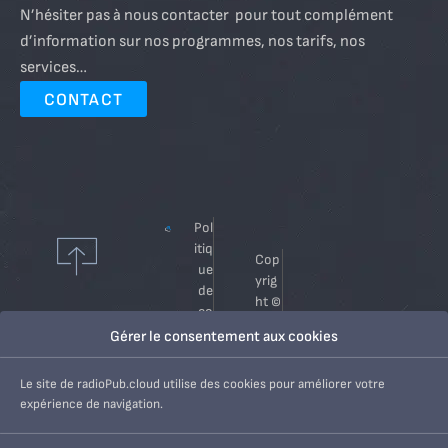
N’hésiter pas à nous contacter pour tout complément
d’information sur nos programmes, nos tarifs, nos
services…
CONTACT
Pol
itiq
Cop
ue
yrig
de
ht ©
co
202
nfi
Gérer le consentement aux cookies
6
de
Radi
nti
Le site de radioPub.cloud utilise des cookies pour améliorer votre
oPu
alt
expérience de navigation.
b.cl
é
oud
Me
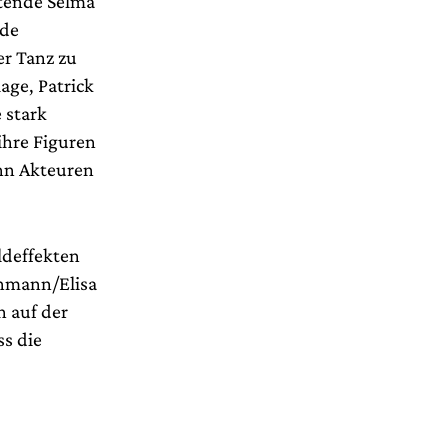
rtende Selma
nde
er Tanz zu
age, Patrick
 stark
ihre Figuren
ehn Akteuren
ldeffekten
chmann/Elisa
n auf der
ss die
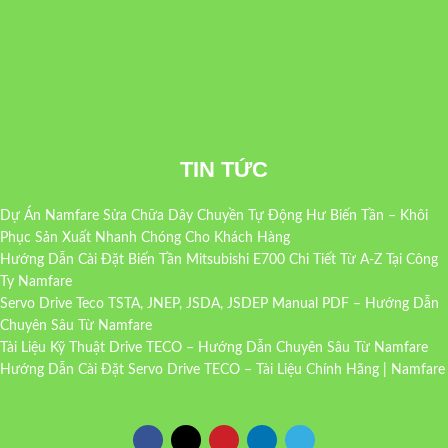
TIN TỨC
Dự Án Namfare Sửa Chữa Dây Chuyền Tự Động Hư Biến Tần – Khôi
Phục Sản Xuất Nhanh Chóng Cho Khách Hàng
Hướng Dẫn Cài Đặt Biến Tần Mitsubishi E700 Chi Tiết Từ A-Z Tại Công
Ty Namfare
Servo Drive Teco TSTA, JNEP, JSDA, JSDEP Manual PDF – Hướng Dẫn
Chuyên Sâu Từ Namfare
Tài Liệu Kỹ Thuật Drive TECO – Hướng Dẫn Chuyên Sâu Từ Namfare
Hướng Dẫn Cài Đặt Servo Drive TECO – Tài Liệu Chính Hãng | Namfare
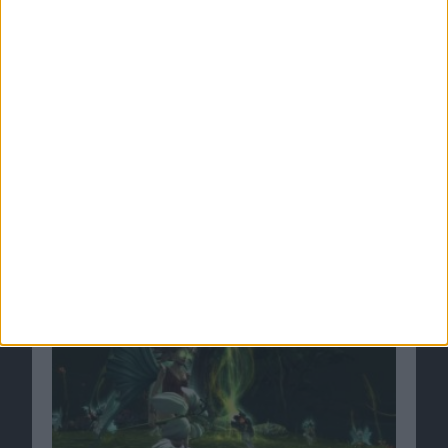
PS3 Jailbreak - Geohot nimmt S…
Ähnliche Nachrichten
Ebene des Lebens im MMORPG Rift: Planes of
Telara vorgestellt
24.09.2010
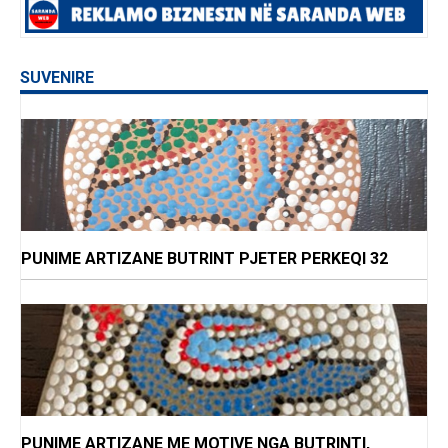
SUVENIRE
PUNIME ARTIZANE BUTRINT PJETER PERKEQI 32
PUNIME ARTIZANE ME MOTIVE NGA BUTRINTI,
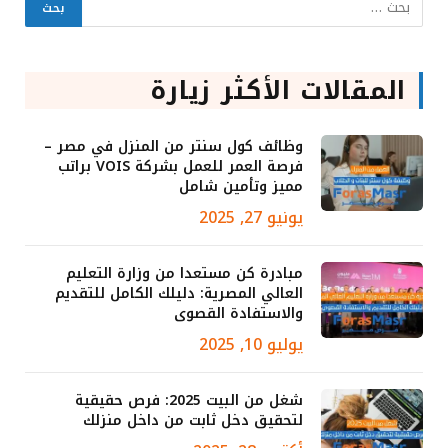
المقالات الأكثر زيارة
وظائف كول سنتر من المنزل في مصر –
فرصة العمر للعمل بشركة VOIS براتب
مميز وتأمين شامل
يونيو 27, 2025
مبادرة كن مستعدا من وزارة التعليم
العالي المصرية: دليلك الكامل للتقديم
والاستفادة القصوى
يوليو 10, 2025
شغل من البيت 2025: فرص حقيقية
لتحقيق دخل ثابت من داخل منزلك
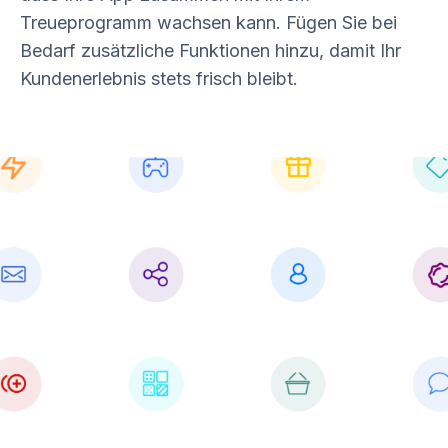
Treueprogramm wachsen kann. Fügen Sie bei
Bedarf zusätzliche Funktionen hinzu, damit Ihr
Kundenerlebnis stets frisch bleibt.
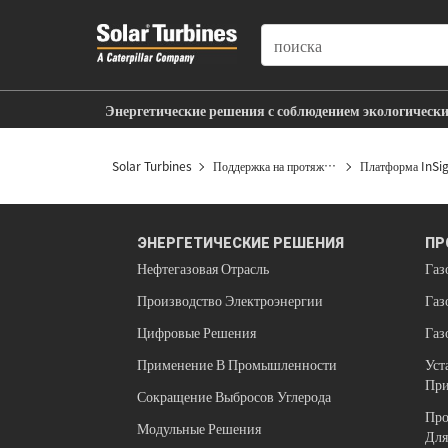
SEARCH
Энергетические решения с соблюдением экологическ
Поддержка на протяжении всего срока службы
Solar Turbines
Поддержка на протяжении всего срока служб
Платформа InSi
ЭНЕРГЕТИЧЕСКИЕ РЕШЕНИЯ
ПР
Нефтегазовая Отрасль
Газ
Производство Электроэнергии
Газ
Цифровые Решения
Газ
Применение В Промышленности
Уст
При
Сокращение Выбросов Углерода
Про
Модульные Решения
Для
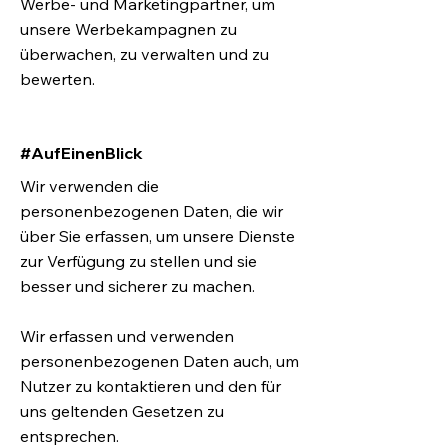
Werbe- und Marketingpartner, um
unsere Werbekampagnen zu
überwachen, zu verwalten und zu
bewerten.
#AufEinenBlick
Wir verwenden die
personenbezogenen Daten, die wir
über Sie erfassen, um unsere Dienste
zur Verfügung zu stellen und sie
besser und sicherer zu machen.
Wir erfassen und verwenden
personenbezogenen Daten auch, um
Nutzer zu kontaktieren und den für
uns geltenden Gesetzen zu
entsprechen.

######

> **WHAT IS REQUIRED**
Leaving every picture aside, transcribe exactly the lines from the one that contains "مميز وتأمين شامل" through the final line of the listing above, inclusive.

> **OUTPUT OF THE TASK**
مميز وتأمين شامل
يونيو 27, 2025
مبادرة كن مستعدا من وزارة التعليم
العالي المصرية: دليلك الكامل للتقديم
والاستفادة القصوى
يوليو 10, 2025
شغل من البيت 2025: فرص حقيقية
لتحقيق دخل ثابت من داخل منزلك
Treueprogramm wachsen kann. Fügen Sie bei
Bedarf zusätzliche Funktionen hinzu, damit Ihr
Kundenerlebnis stets frisch bleibt.
SEARCH
Энергетические решения с соблюдением экологическ
Поддержка на протяжении всего срока службы
Solar Turbines
Поддержка на протяжении всего срока служб
Платформа InSi
ЭНЕРГЕТИЧЕСКИЕ РЕШЕНИЯ
ПР
Нефтегазовая Отрасль
Газ
Производство Электроэнергии
Газ
Цифровые Решения
Газ
Применение В Промышленности
Уст
При
Сокращение Выбросов Углерода
Про
Модульные Решения
Для
Werbe- und Marketingpartner, um
unsere Werbekampagnen zu
überwachen, zu verwalten und zu
bewerten.
#AufEinenBlick
Wir verwenden die
personenbezogenen Daten, die wir
über Sie erfassen, um unsere Dienste
zur Verfügung zu stellen und sie
besser und sicherer zu machen.
Wir erfassen und verwenden
personenbezogenen Daten auch, um
Nutzer zu kontaktieren und den für
uns geltenden Gesetzen zu
entsprechen.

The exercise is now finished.